What do the facts say?
John. R. Lott Jr., president of the Crime Prevention Research Center, released a comprehensive study last week debunking the myth that mass shootings are a uniquely American problem.
He discovered that, over a 15-year period from 1998-2012, the U.S. accounted for less than 3 percent of the world's public mass shootings and less than 2 percent of public mass shooters.
"By our count, the US makes up less than 1.43% of the mass public shooters, 2.11% of their murders, and 2.88% of their attacks. All these are much less than the US’s 4.6% share of the world population. Attacks in the US are not only less frequent than other countries, they are also much less deadly on average," the study found.

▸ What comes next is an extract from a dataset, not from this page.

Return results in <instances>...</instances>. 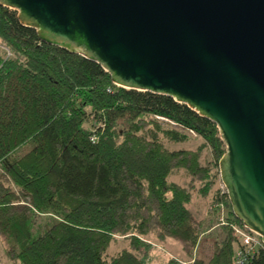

One of the biggest problems with Lankford's study, the CPRC alleges, is that Lankford was never honest about that data he included in his study, massively skewing its results.
From the CPRC:
Lankford’s study reported that from 1966 to 2012, there were 90 public mass shooters in the United States and 202 in the rest of world. We find that Lankford’s data represent a gross undercount of foreign attacks. Our list contains 1,448 attacks and at least 3,081 shooters outside the United States over just the last 15 years of the period that Lankford examined. We find at least fifteen times more mass public shooters than Lankford in less than a third the number of years.
Even when we use coding choices that are most charitable to Lankford, his 31 percent estimate of the US’s share of world mass public shooters is cut by over 95 percent.
Indeed, Lott wrote in the New York Post: "The whole episode should provide a cautionary tale of academic malpractice and how evidence is often cherry-picked and not questioned when it fits preconceived ideas."
How did Lankford respond?
He told multiple news outlets: "I am not interested in giving any serious thought to John Lott or his claims."